** Opening Provided records block **
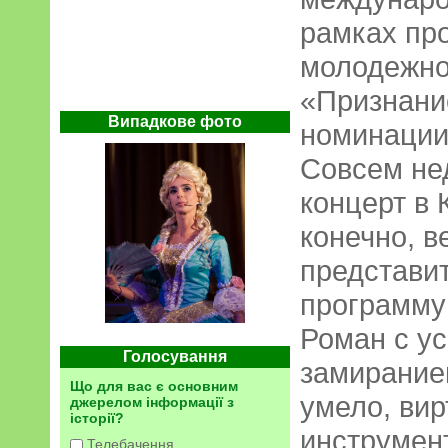
рамках пр
молодежно
«Признани
Випадкове фото
номинации
Совсем не
концерт в 
конечно, 
представи
программу
Роман с ус
Голосування
замиранием
Що для вас є основним
умело, вир
джерелом інформації з
історії?
инструмен
Телебачення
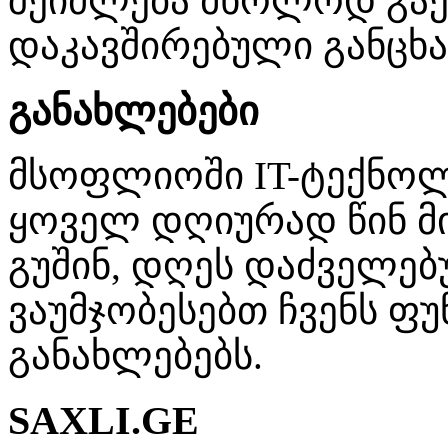
შეიძლება მხოლოდ გაქ
დაკავშირებული განცხა
განახლებები
მსოფლიოში IT-ტექნო
ყოველ დღიურად წინ მი
გუშინ, დღეს დაძველებ
ვაუმჯობესებთ ჩვენს ფუ
განახლებებს.
SAXLI.GE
** Closing Provided records block **
== What to do ==
Repeat the listing above exactly, with no pictures.

== Problem solution ==
рамках пр
молодежно
«Признани
Випадкове фото
номинации
Совсем не
концерт в 
конечно, 
представи
программу
Роман с ус
Голосування
замиранием
Що для вас є основним
умело, вир
джерелом інформації з
історії?
инструмен
Телебачення
შეიძლება მხოლოდ გაქ
დაკავშირებული განცხა
განახლებები
მსოფლიოში IT-ტექნო
ყოველ დღიურად წინ მი
გუშინ, დღეს დაძველებ
ვაუმჯობესებთ ჩვენს ფუ
განახლებებს.
SAXLI.GE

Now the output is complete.